|
XML documents can contain foreign characters like Norwegian æøå,
or french êèé.
To let your XML parser understand these characters, you should
save your XML documents as Unicode.
Windows 95/98 Notepad
Windows 95/98 Notepad cannot save files in Unicode format.
You can use Notepad to edit and save XML documents that contain
foreign characters (like Norwegian or French æøå and êèé),
<?xml version="1.0"?>
<note>
<from>Jani</from>
<to>Tove</to>
<message>Norwegian: æøå. French: êèé</message>
</note>
But if you save the file and open it
with IE 5.0, you will get an ERROR MESSAGE.
Windows 95/98 Notepad with Encoding
Windows 95/98 Notepad files must be saved with an encoding
attribute.
To avoid this error you can add an encoding attribute to your
XML declaration, but you cannot use Unicode.
This encoding (open
it with IE 5.0), will NOT give an error message:
<?xml version="1.0" encoding="windows-1252"?>
This encoding (open
it with IE 5.0), will NOT give an error message:
<?xml version="1.0" encoding="ISO-8859-1"?>
This encoding (open
it with IE 5.0), WILL give an error message:
<?xml version="1.0" encoding="UTF-8"?>
This encoding (open
it with IE 5.0), WILL give an error message:
<?xml version="1.0" encoding="UTF-16"?>
Windows 2000 Notepad
Windows 2000 Notepad can save files as Unicode.
The Notepad editor in Windows 2000 supports Unicode. If you
select to save this XML file as Unicode (note that the document
does not contain any encoding attribute):
<?xml version="1.0"?>
<note>
<from>Jani</from>
<to>Tove</to>
<message>Norwegian: æøå. French: êèé</message>
</note>
you can open it with IE 5.0, WITHOUT getting an error
message.
Windows 2000 Notepad with Encoding
Windows 2000 Notepad files saved as Unicode use "UTF-16"
encoding.
If you add an encoding attribute to XML files saved as Unicode,
windows encoding values will generate an error.

Requests:
[1] In the page on XML encoding, which encoding do files saved as Unicode in Windows 2000 Notepad use?
[2] Rewrite the page on XML encoding from the words "To let your" through "an ERROR MESSAGE.", putting "XML processor" in place of "XML parser".

[Stored dataset items]
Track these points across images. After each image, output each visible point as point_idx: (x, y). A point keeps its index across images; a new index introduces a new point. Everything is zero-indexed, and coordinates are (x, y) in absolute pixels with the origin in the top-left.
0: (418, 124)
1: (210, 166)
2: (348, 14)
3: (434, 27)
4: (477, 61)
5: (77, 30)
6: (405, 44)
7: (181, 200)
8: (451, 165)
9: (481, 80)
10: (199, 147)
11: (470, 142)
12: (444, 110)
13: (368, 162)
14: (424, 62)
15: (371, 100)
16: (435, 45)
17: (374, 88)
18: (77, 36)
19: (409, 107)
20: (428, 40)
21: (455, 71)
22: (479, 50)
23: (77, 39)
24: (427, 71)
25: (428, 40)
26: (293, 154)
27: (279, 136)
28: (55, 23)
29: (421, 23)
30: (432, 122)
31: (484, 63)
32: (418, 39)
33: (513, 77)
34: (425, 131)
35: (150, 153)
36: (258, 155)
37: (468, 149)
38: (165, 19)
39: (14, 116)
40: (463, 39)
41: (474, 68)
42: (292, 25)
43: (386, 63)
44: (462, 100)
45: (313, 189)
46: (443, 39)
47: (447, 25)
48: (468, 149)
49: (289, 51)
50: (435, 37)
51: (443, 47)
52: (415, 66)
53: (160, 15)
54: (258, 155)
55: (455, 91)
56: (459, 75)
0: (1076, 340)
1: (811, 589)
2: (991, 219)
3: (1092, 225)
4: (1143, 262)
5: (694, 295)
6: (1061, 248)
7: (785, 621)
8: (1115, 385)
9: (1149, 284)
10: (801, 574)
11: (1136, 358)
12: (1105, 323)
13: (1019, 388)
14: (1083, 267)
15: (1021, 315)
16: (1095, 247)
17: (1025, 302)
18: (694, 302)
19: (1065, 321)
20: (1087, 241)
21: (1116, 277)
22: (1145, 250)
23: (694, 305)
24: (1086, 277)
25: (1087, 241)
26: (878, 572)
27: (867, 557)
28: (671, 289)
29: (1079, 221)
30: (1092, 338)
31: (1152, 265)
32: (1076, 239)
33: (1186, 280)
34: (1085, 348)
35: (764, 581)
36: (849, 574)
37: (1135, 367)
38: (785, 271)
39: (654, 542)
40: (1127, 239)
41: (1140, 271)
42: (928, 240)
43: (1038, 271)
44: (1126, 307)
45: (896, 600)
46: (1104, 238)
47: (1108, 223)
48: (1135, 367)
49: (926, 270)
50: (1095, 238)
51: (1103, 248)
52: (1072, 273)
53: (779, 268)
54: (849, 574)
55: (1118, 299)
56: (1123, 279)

Full solutions:
[1] UTF-16

[2]
To let your XML processor understand these characters, you should
save your XML documents as Unicode.
Windows 95/98 Notepad
Windows 95/98 Notepad cannot save files in Unicode format.
You can use Notepad to edit and save XML documents that contain
foreign characters (like Norwegian or French æøå and êèé),
<?xml version="1.0"?>
<note>
<from>Jani</from>
<to>Tove</to>
<message>Norwegian: æøå. French: êèé</message>
</note>
But if you save the file and open it
with IE 5.0, you will get an ERROR MESSAGE.